Like rubbing a salt into the wound, foreign institutions tend to sell off their holdings, leading to a decline in the Malaysian stock market.
“It would be more prudent for the government to utilise taxpayer money to assist the people and spend in sectors with promising growth potential, particularly in agriculture and start-up businesses.
“By directing resources towards these areas, Malaysia can foster sustainable development and create opportunities that benefit the wider population.
“This approach would enable the government to prioritise the well-being of its citizens while simultaneously supporting the economy, rather than burning taxpayer’s money in stock market,” he said.

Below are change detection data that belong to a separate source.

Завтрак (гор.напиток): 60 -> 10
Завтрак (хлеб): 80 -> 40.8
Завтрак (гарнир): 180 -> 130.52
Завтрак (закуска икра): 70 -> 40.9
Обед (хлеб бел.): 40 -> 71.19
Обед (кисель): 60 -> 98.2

He said careful management of the ringgit and the capital markets is necessary to address the concerns surrounding their performance requiring a nuanced approach that accounts for the delicate balance between currency support, reserve preservation, and the dynamics of foreign investments.
“Bank Negara Malaysia (BNM) should actively support the Ringgit while taking into consideration the preservation of the reserve.
“Given their expertise, BNM is best positioned to determine appropriate measures for stabilising the currency’s performance,” he said.
As of June 15, 2023, Malaysia’s international reserve stands at approximately USD 113 billion (RM 527 billion), a portion of which BNM utilises to support the ringgit.
However, BNM typically aims to maintain the reserve above USD 100 billion as a rule of thumb. The challenge lies in striking a balance between supporting the Ringgit and preserving the reserve.
Economic Minister Rafizi Ramli has recently expressed a preference for investing in projects that benefit the people rather than using the reserve to prop up the ringgit.